For something a little more private, opt for Frenchman’s Cove, Boston Bay, Lime Cay or Parrottee Beach. Areas like Half Moon Beach, Seven Mile and James Bond Beach are are little busier – with more restaurants and activities – while some of the most popular beaches on the island include Doctor’s Cave, Winnifred Beach and Reggae Beach. Ocho Rios Bay and Puerto Seco are the most popular resort beaches.
Explore Montego Bay
Montego Bay has formed a reputation as one of the most popular tourist destinations in Jamaica, offering luxurious accommodation options, stretches of fine white sands, lively nightlife and activities that range from water sports to hiking, golfing and enjoying the array of bars and restaurants. In reality, the city is split into two parts – the charming, if sometimes chaotic, local life of the city proper and the pristine beaches and fancy hotels of the touristy suburbs (and Ironshore in particular).
In the city, you can discover Jamaican history and culture, from the National Museum West to the Montego Bay Cultural Centre, as well as landmarks like the impressive St James Parish Church and bustling Sam Sharpe Square (slightly outside the city also lies the Indigenous Rastafarian Village). On the coast, visitors can spend days relaxing on beaches like Doctor’s Cave, enjoying a game of golf at Cinnamon Hill, hiking and rafting at Montpelier Jungle Outpost, or whiling away the afternoons and evenings with cocktails on the Hip Strip.
Like Kingston, some aresa of Montego Bay are known to be dangerous, so plan a city trip carefully and avoid any known crime spots.
Take a trip on a bamboo raft
Jamaica’s answer to the gondola trips of Venice is an even more relaxing affair. These trips take place on long bamboo rafts, with two or three people at a time taken along the waters of the Rio Grande or Martha Brae River by a local guide, floating through thick rainforest and green tunnels before stopping off for optional wild swims.
Tours set off from ‘Rafter’s Village’, a horseshoe-shaped island near the town of Falmouth on the northern coast, and start from around $99 USD (£77) for a two-person trip.
Try some local delicacies
Like many other Caribbean islands, Jamaica has taken influences from several countries and regions to produce the cuisine that is seen on the island today. African, Asian and European touches have mixed with native ingredients (and those introduced from elsewhere) to produce a culinary scene as varied and unique as anywhere in the region.

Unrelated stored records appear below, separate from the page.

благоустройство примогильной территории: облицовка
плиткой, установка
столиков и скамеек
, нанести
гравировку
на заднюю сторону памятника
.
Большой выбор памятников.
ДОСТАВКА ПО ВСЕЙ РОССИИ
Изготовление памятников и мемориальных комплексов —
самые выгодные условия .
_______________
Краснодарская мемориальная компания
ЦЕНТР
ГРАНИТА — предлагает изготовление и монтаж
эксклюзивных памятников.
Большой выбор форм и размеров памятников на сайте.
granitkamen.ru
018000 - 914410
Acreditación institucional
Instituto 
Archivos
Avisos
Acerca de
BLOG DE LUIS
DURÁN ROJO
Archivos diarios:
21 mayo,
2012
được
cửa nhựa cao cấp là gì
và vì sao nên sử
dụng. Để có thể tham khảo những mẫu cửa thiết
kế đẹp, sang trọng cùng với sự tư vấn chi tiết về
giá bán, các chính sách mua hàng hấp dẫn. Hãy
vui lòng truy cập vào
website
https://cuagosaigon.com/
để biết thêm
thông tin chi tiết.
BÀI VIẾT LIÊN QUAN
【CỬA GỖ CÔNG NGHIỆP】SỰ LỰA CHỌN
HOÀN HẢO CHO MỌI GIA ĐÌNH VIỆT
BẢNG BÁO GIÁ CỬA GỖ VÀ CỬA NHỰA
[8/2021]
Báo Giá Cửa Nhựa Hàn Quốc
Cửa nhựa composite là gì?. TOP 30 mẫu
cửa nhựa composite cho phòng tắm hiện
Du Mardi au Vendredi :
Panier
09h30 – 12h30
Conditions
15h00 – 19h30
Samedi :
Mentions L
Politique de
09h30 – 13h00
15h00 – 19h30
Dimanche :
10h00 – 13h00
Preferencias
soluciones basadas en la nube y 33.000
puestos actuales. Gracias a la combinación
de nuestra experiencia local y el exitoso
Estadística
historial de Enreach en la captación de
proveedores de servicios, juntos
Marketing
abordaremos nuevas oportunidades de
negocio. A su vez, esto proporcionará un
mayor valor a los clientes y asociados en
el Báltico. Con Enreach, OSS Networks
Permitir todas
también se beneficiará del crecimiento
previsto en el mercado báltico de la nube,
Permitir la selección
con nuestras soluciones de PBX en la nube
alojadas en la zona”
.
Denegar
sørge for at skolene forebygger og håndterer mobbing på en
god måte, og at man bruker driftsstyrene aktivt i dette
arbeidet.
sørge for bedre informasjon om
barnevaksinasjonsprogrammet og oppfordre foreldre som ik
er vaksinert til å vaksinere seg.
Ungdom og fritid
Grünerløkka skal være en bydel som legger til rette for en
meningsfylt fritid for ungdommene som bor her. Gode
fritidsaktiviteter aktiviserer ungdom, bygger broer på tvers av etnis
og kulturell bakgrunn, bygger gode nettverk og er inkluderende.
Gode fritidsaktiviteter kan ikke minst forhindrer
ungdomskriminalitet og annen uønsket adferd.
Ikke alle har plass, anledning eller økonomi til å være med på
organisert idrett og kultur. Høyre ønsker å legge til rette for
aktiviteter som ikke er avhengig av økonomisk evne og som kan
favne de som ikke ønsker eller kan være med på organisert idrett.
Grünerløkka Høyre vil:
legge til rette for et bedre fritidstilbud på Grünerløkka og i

Popular dishes on the island include curry goat, ackee and saltfish (a local fruit prepared with salted codfish) and variations of jerk pork (slow-cooked pork marinated in chilies, thyme, allspice and garlic), with street food dishes such as beef patties (almost like a Jamaican version of Cornish pasties) and fried dumplings also found throughout the country, from street food vendors to restaurants. Rum is the alcoholic drink of choice here, and some of the best can be sampled with a tour of the Hampden Great House Estate.
Ascend Blue Mountain Peak
Blue Mountain Peak is Jamaica’s tallest mountain, standing at an impressive 2,256 metres tall. The ‘classic’ trail to the summit covers almost six miles over the course of around four hours – though some routes cover up to 10 miles – with many choosing to set off in the night to catch the sunrise at around 6am (a stay at Whitfield Hall allows you a later start time). Along the way you’ll pass through dense jungle vegetation that turns to pine trees and evergreens as the altitude increases, eventually giving way to a clear view the misty hills as the sun comes up.